TASK PROMPT: Retype every line from the top of the entries down to the one with "X0105500Y0127300D01*", both included, and skip the pictures.

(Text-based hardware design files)
■ ■ ■ ■

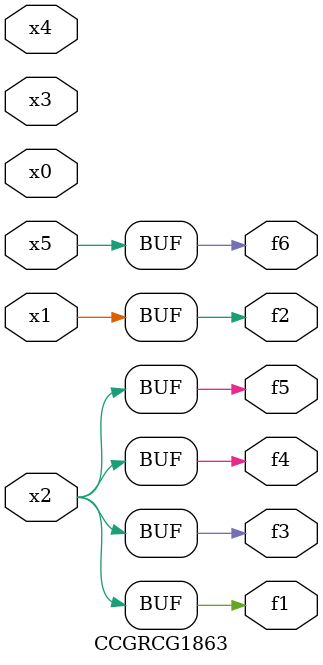
<source format=v>
module CCGRCG1863(
	input x0, x1, x2, x3, x4, x5,
	output f1, f2, f3, f4, f5, f6
);
	assign f1 = x2;
	assign f2 = x1;
	assign f3 = x2;
	assign f4 = x2;
	assign f5 = x2;
	assign f6 = x5;
endmodule

</source>
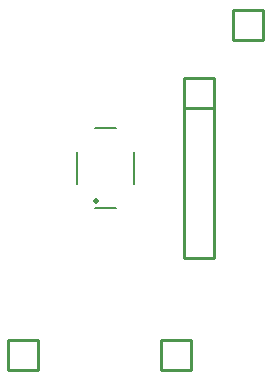
<source format=gbo>
G75*
%MOIN*%
%OFA0B0*%
%FSLAX25Y25*%
%IPPOS*%
%LPD*%
%AMOC8*
5,1,8,0,0,1.08239X$1,22.5*
%
%ADD10C,0.01000*%
%ADD11C,0.00800*%
%ADD12C,0.02000*%
D10*
X0030500Y0007300D02*
X0040500Y0007300D01*
X0040500Y0017300D01*
X0030500Y0017300D01*
X0030500Y0007300D01*
X0081400Y0007300D02*
X0091400Y0007300D01*
X0091400Y0017300D01*
X0081400Y0017300D01*
X0081400Y0007300D01*
X0089300Y0044800D02*
X0089300Y0104800D01*
X0099300Y0104800D01*
X0099300Y0094800D01*
X0089300Y0094800D01*
X0099300Y0094800D02*
X0099300Y0044800D01*
X0089300Y0044800D01*
X0105500Y0117300D02*
X0115500Y0117300D01*
X0115500Y0127300D01*
X0105500Y0127300D01*
X0105500Y0117300D01*
D11*
X0072449Y0080086D02*
X0072449Y0069314D01*
X0066449Y0061314D02*
X0059551Y0061314D01*
X0053551Y0069314D02*
X0053551Y0080086D01*
X0059551Y0088086D02*
X0066449Y0088086D01*
D12*
X0060000Y0063700D03*
M02*

</source>
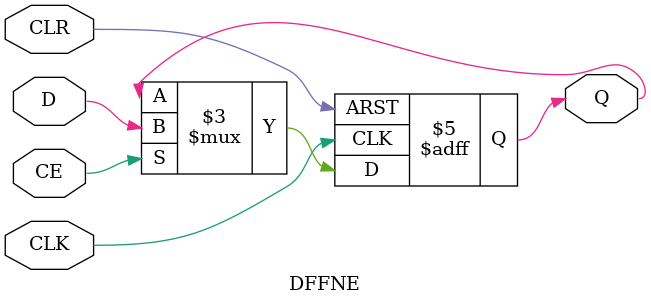
<source format=v>
module DFF_with_CLR_E(input D, C, E, CLR, output Q);
    wire CLR_bar;
    assign CLR_bar = ~CLR;
    DFFNE _TECHMAP_REPLACE_ (.D(D), .Q(Q), .CLK(C), .CE(~E), .CLR(CLR_bar));
endmodule

module DFFNE(D, Q, CLK, CE, CLR);
    input D, CLK, CE, CLR;
    output reg Q;

    always @(posedge CLK or negedge CLR)
    begin
        if (~CLR)
            Q <= 1'b0;
        else if (CE)
            Q <= D;
    end
endmodule
</source>
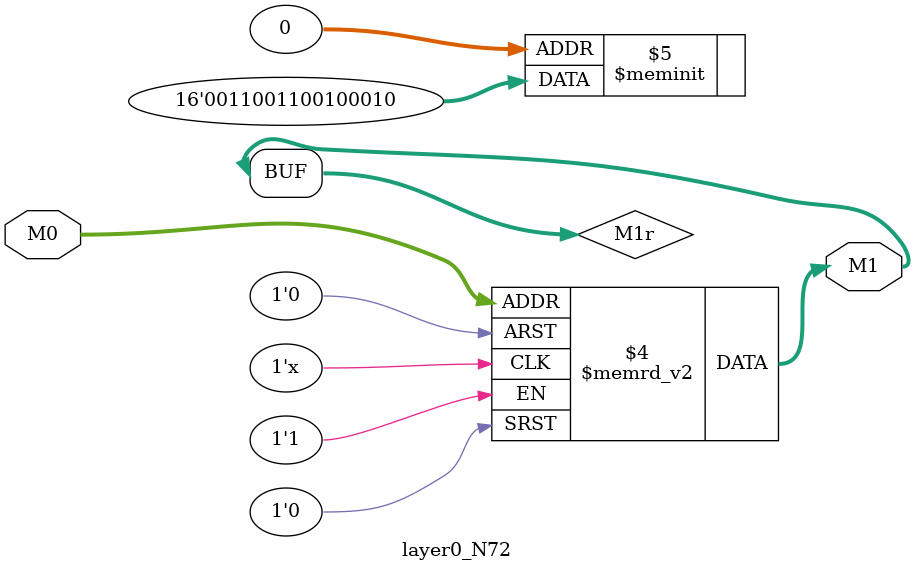
<source format=v>
module layer0_N72 ( input [2:0] M0, output [1:0] M1 );

	(*rom_style = "distributed" *) reg [1:0] M1r;
	assign M1 = M1r;
	always @ (M0) begin
		case (M0)
			3'b000: M1r = 2'b10;
			3'b100: M1r = 2'b11;
			3'b010: M1r = 2'b10;
			3'b110: M1r = 2'b11;
			3'b001: M1r = 2'b00;
			3'b101: M1r = 2'b00;
			3'b011: M1r = 2'b00;
			3'b111: M1r = 2'b00;

		endcase
	end
endmodule

</source>
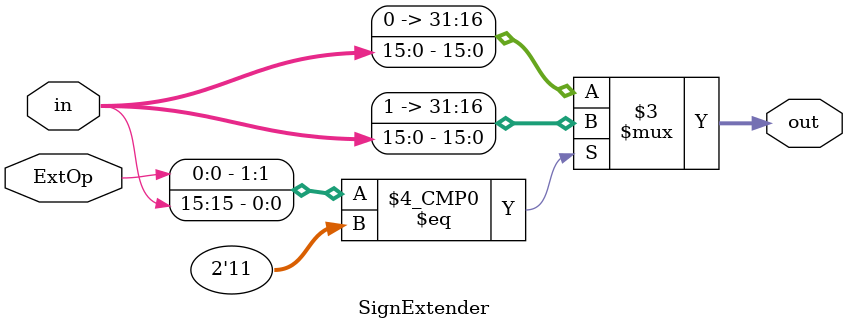
<source format=v>
 module SignExtender(out, in, ExtOp);
	output reg [31:0] out;
	input   [15:0] in;
	input ExtOp;

always@* begin
	casez({ExtOp, in[15]})
		2'b11: 	out = {16'hffff , in};
		default: out = {16'h0000 , in};
	endcase
end
		
endmodule 
</source>
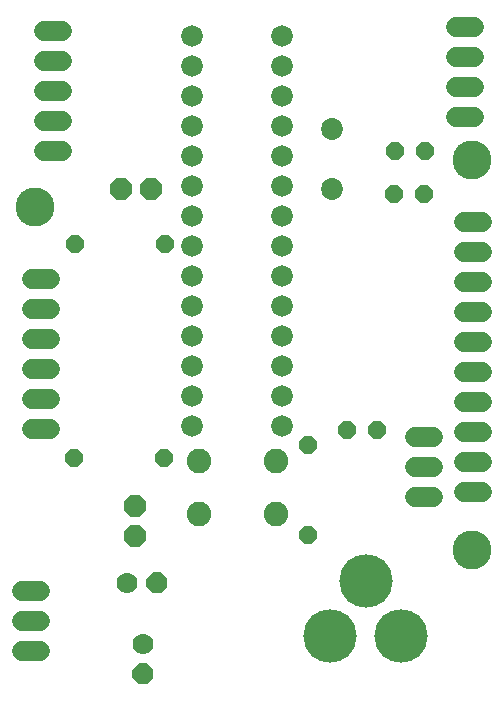
<source format=gbr>
G04 EAGLE Gerber RS-274X export*
G75*
%MOMM*%
%FSLAX34Y34*%
%LPD*%
%INSoldermask Top*%
%IPPOS*%
%AMOC8*
5,1,8,0,0,1.08239X$1,22.5*%
G01*
%ADD10C,3.303200*%
%ADD11P,1.924489X8X292.500000*%
%ADD12C,1.778000*%
%ADD13P,1.924489X8X22.500000*%
%ADD14P,1.649562X8X22.500000*%
%ADD15C,1.727200*%
%ADD16C,4.521200*%
%ADD17P,2.034460X8X22.500000*%
%ADD18P,2.034460X8X112.500000*%
%ADD19P,1.649562X8X202.500000*%
%ADD20P,1.649562X8X112.500000*%
%ADD21C,2.082800*%
%ADD22C,1.828800*%
%ADD23C,1.854200*%


D10*
X40000Y420000D03*
X410000Y130000D03*
X410000Y460000D03*
D11*
X131500Y24800D03*
D12*
X131500Y50200D03*
D13*
X143600Y101500D03*
D12*
X118200Y101500D03*
D14*
X343900Y431500D03*
X369300Y431500D03*
X344900Y467700D03*
X370300Y467700D03*
X304700Y231500D03*
X330100Y231500D03*
D15*
X44720Y44100D02*
X29480Y44100D01*
X29480Y69500D02*
X44720Y69500D01*
X44720Y94900D02*
X29480Y94900D01*
D16*
X290300Y56800D03*
X350300Y56800D03*
X320300Y103800D03*
D15*
X52920Y359400D02*
X37680Y359400D01*
X37680Y334000D02*
X52920Y334000D01*
X52920Y308600D02*
X37680Y308600D01*
X37680Y283200D02*
X52920Y283200D01*
X52920Y257800D02*
X37680Y257800D01*
X37680Y232400D02*
X52920Y232400D01*
X403280Y179000D02*
X418520Y179000D01*
X418520Y204400D02*
X403280Y204400D01*
X403280Y229800D02*
X418520Y229800D01*
X418520Y255200D02*
X403280Y255200D01*
X403280Y280600D02*
X418520Y280600D01*
X418520Y306000D02*
X403280Y306000D01*
X403280Y331400D02*
X418520Y331400D01*
X418520Y356800D02*
X403280Y356800D01*
X403280Y382200D02*
X418520Y382200D01*
X418520Y407600D02*
X403280Y407600D01*
X62920Y569100D02*
X47680Y569100D01*
X47680Y543700D02*
X62920Y543700D01*
X62920Y518300D02*
X47680Y518300D01*
X47680Y492900D02*
X62920Y492900D01*
X62920Y467500D02*
X47680Y467500D01*
X397080Y496600D02*
X412320Y496600D01*
X412320Y522000D02*
X397080Y522000D01*
X397080Y547400D02*
X412320Y547400D01*
X412320Y572800D02*
X397080Y572800D01*
D17*
X113300Y435000D03*
X138700Y435000D03*
D18*
X125000Y141700D03*
X125000Y167100D03*
D19*
X149900Y207700D03*
X73700Y207700D03*
D14*
X74100Y388500D03*
X150300Y388500D03*
D20*
X271500Y142500D03*
X271500Y218700D03*
D21*
X244612Y159894D03*
X179588Y159894D03*
X244612Y205106D03*
X179588Y205106D03*
D22*
X249500Y234700D03*
X249500Y260100D03*
X249500Y285500D03*
X249500Y310900D03*
X249500Y336300D03*
X249500Y361700D03*
X249500Y387100D03*
X249500Y412500D03*
X249500Y437900D03*
X249500Y463300D03*
X249500Y488700D03*
X249500Y514100D03*
X249500Y539500D03*
X249500Y564900D03*
X173300Y564900D03*
X173300Y539500D03*
X173300Y514100D03*
X173300Y488700D03*
X173300Y463300D03*
X173300Y437900D03*
X173300Y412500D03*
X173300Y387100D03*
X173300Y361700D03*
X173300Y336300D03*
X173300Y310900D03*
X173300Y285500D03*
X173300Y260100D03*
X173300Y234700D03*
D23*
X291500Y485900D03*
X291500Y435100D03*
D15*
X362380Y225400D02*
X377620Y225400D01*
X377620Y200000D02*
X362380Y200000D01*
X362380Y174600D02*
X377620Y174600D01*
M02*

</source>
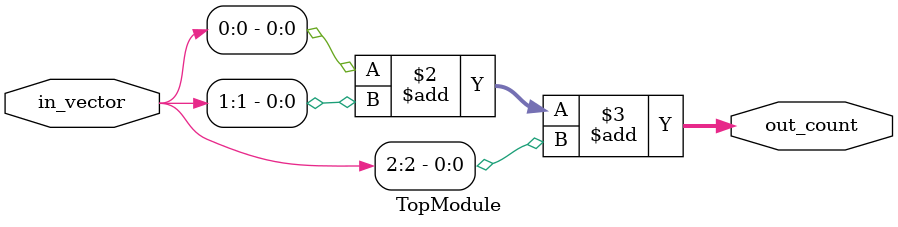
<source format=sv>
module TopModule (
    input logic [2:0] in_vector,
    output logic [1:0] out_count
);

    always @(*) begin
        out_count = in_vector[0] + in_vector[1] + in_vector[2];
    end

endmodule
</source>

■ ■ ■ ■

ANSWER TO THIS EXERCISE:
<source format=v>
module CCGRCG1863(
	input x0, x1, x2, x3, x4, x5,
	output f1, f2, f3, f4, f5, f6
);
	assign f1 = x2;
	assign f2 = x1;
	assign f3 = x2;
	assign f4 = x2;
	assign f5 = x2;
	assign f6 = x5;
endmodule

</source>
<source format=gbo>
G75*
%MOIN*%
%OFA0B0*%
%FSLAX25Y25*%
%IPPOS*%
%LPD*%
%AMOC8*
5,1,8,0,0,1.08239X$1,22.5*
%
%ADD10C,0.01000*%
%ADD11C,0.00800*%
%ADD12C,0.02000*%
D10*
X0030500Y0007300D02*
X0040500Y0007300D01*
X0040500Y0017300D01*
X0030500Y0017300D01*
X0030500Y0007300D01*
X0081400Y0007300D02*
X0091400Y0007300D01*
X0091400Y0017300D01*
X0081400Y0017300D01*
X0081400Y0007300D01*
X0089300Y0044800D02*
X0089300Y0104800D01*
X0099300Y0104800D01*
X0099300Y0094800D01*
X0089300Y0094800D01*
X0099300Y0094800D02*
X0099300Y0044800D01*
X0089300Y0044800D01*
X0105500Y0117300D02*
X0115500Y0117300D01*
X0115500Y0127300D01*
X0105500Y0127300D01*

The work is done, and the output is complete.